On the home front, the U.S. government is making direct investments to shore up domestic production. The Department of Defense recently made a $400 million equity investment in MP Materials, America’s sole large-scale rare earth miner, establishing a price floor for neodymium-praseodymium magnets and guaranteeing offtake for defense supply chains. The DoD is now the company’s largest shareholder, underscoring the national security imperative behind these moves.
Some skeptics point to the daunting challenges ahead—processing capacity takes time to build, environmental approvals can be slow, and China’s entrenched dominance won’t be easy to dislodge. But history offers a lesson in resilience. In the 1980s, the U.S. semiconductor industry faced a similar crisis when Japan’s government-backed chipmakers threatened to overrun the market. Through a mix of tariffs and strategic agreements, the U.S. managed to regain its competitive edge.
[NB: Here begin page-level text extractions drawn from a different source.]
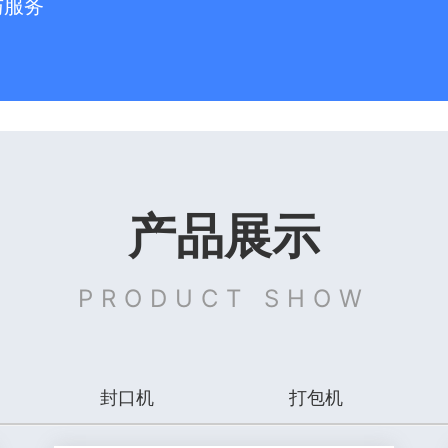
与服务
产品展示
PRODUCT SHOW
封口机
打包机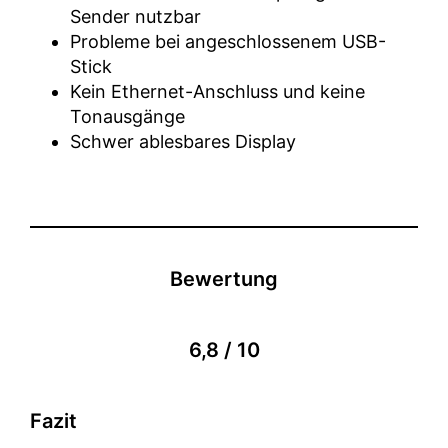
Sender nutzbar
Probleme bei angeschlossenem USB-
Stick
Kein Ethernet-Anschluss und keine
Tonausgänge
Schwer ablesbares Display
Bewertung
6,8 / 10
Fazit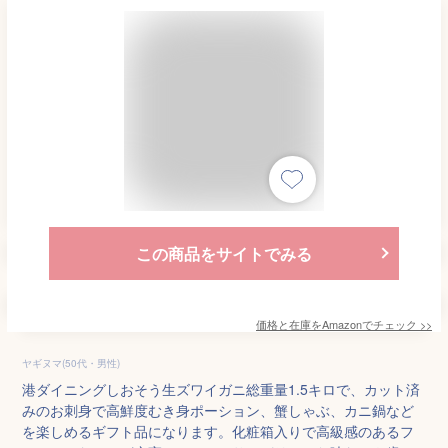
この商品をサイトでみる
価格と在庫を
Amazon
でチェック
>>
ヤギヌマ(50代・男性)
港ダイニングしおそう生ズワイガニ総重量1.5キロで、カット済
みのお刺身で高鮮度むき身ポーション、蟹しゃぶ、カニ鍋など
を楽しめるギフト品になります。化粧箱入りで高級感のあるフ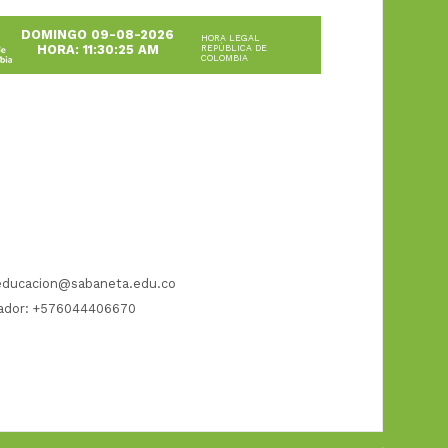
DOMINGO 09-08-2026
HORA LEGAL
HORA: 11:30:26 AM
REPÚBLICA DE
COLOMBIA
.educacion@sabaneta.edu.co
ador: +576044406670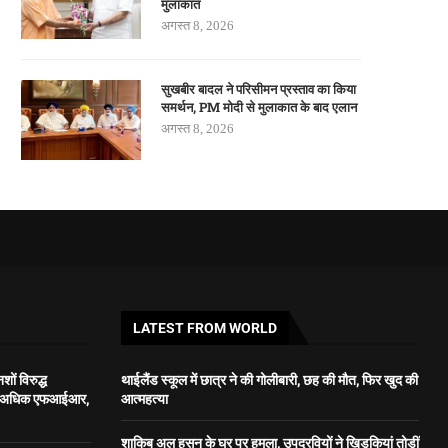
मुलाकात
अगस्त 8, 2026
सुखबीर बादल ने परिसीमन प्रस्ताव का किया
समर्थन, PM मोदी से मुलाकात के बाद एलान
अगस्त 8, 2026
LATEST FROM WORLD
शों विरुद्ध
थाईलैंड स्कूल में छात्र ने की गोलीबारी, छह की मौत, फिर खुद की
से अधिक एफआईआर,
आत्महत्या
शाकिब अल हसन के घर पर हमला, उपद्रवियों ने खिड़कियां तोड़ीं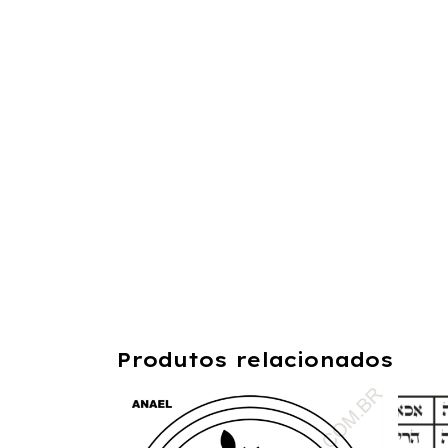
Produtos relacionados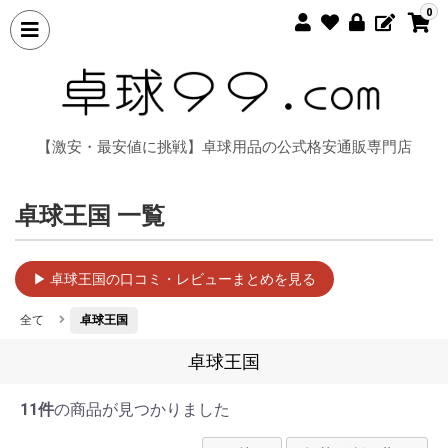
0
【激安・最安値に挑戦】卓球用品の公式格安通販専門店
卓球王国 一覧
▶ 卓球王国の口コミ・レビューまとめを見る
全て
卓球王国
卓球王国
11件
の商品が見つかりました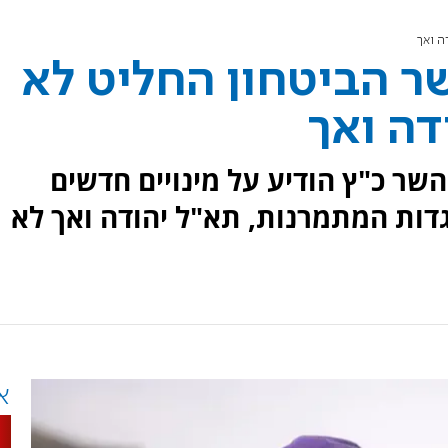
ה ואך
ר הביטחון החליט לא
דה ואך
שר כ"ץ הודיע על מינויים חדשים
גדות המתמרנות, תא"ל יהודה ואך לא
א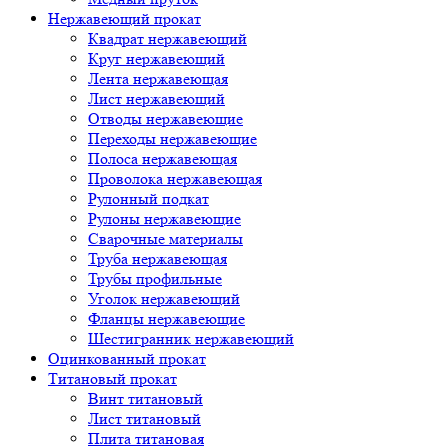
Нержавеющий прокат
Квадрат нержавеющий
Круг нержавеющий
Лента нержавеющая
Лист нержавеющий
Отводы нержавеющие
Переходы нержавеющие
Полоса нержавеющая
Проволока нержавеющая
Рулонный подкат
Рулоны нержавеющие
Сварочные материалы
Труба нержавеющая
Трубы профильные
Уголок нержавеющий
Фланцы нержавеющие
Шестигранник нержавеющий
Оцинкованный прокат
Титановый прокат
Винт титановый
Лист титановый
Плита титановая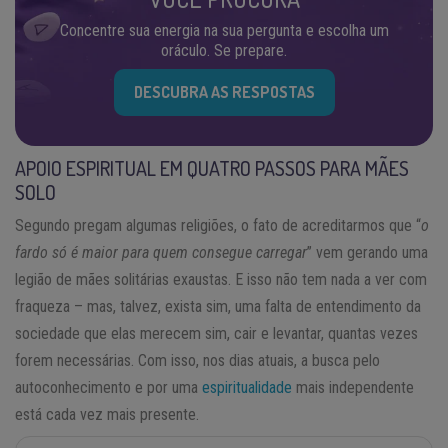
Concentre sua energia na sua pergunta e escolha um
oráculo. Se prepare.
DESCUBRA AS RESPOSTAS
APOIO ESPIRITUAL EM QUATRO PASSOS PARA MÃES
SOLO
Segundo pregam algumas religiões, o fato de acreditarmos que “
o
fardo só é maior para quem consegue carregar
” vem gerando uma
legião de mães solitárias exaustas. E isso não tem nada a ver com
fraqueza – mas, talvez, exista sim, uma falta de entendimento da
sociedade que elas merecem sim, cair e levantar, quantas vezes
forem necessárias. Com isso, nos dias atuais, a busca pelo
autoconhecimento e por uma
espiritualidade
mais independente
está cada vez mais presente.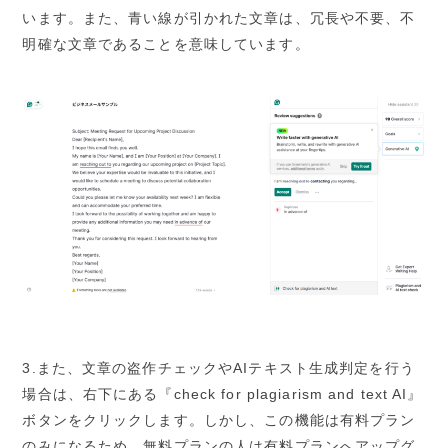
います。また、青い線が引かれた文章は、冗長や不要、不
明確な文章であることを意味しています。
3.また、文章の盗作チェックやAIテキスト生成判定を行う
場合は、右下にある『check for plagiarism and text AI』
ボタンをクリックします。しかし、この機能は有料プラン
のみになるため、無料プランの人は有料プランへアップグ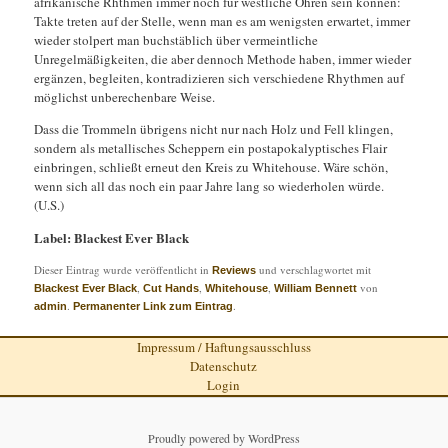
afrikanische Rhthmen immer noch für westliche Ohren sein können:
Takte treten auf der Stelle, wenn man es am wenigsten erwartet, immer
wieder stolpert man buchstäblich über vermeintliche
Unregelmäßigkeiten, die aber dennoch Methode haben, immer wieder
ergänzen, begleiten, kontradizieren sich verschiedene Rhythmen auf
möglichst unberechenbare Weise.
Dass die Trommeln übrigens nicht nur nach Holz und Fell klingen,
sondern als metallisches Scheppern ein postapokalyptisches Flair
einbringen, schließt erneut den Kreis zu Whitehouse. Wäre schön,
wenn sich all das noch ein paar Jahre lang so wiederholen würde.
(U.S.)
Label: Blackest Ever Black
Dieser Eintrag wurde veröffentlicht in
und verschlagwortet mit
Reviews
,
,
,
von
Blackest Ever Black
Cut Hands
Whitehouse
William Bennett
.
.
admin
Permanenter Link zum Eintrag
Impressum / Haftungsausschluss
Datenschutz
Login
Proudly powered by WordPress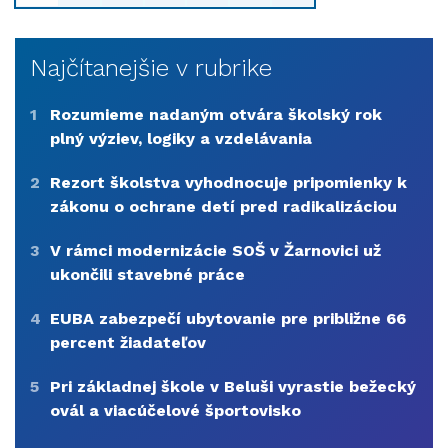
Najčítanejšie v rubrike
1
Rozumieme nadaným otvára školský rok
plný výziev, logiky a vzdelávania
2
Rezort školstva vyhodnocuje pripomienky k
zákonu o ochrane detí pred radikalizáciou
3
V rámci modernizácie SOŠ v Žarnovici už
ukončili stavebné práce
4
EUBA zabezpečí ubytovanie pre približne 66
percent žiadateľov
5
Pri základnej škole v Beluši vyrastie bežecký
ovál a viacúčelové športovisko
As President Trump recently declared, this is the "gold rush of the 21st century." But unlike the gold of old, the new prize is magnetic—and the stakes are higher than ever.
As the world’s economic and technological future increasingly hinges on the secure supply of rare earth elements, the U.S. and its allies are racing to ensure they’re not left vulnerable to geopolitical shocks. The coming months will reveal whether these bold new strategies can truly reshape the rare earth landscape—or if China’s grip will prove too strong to break.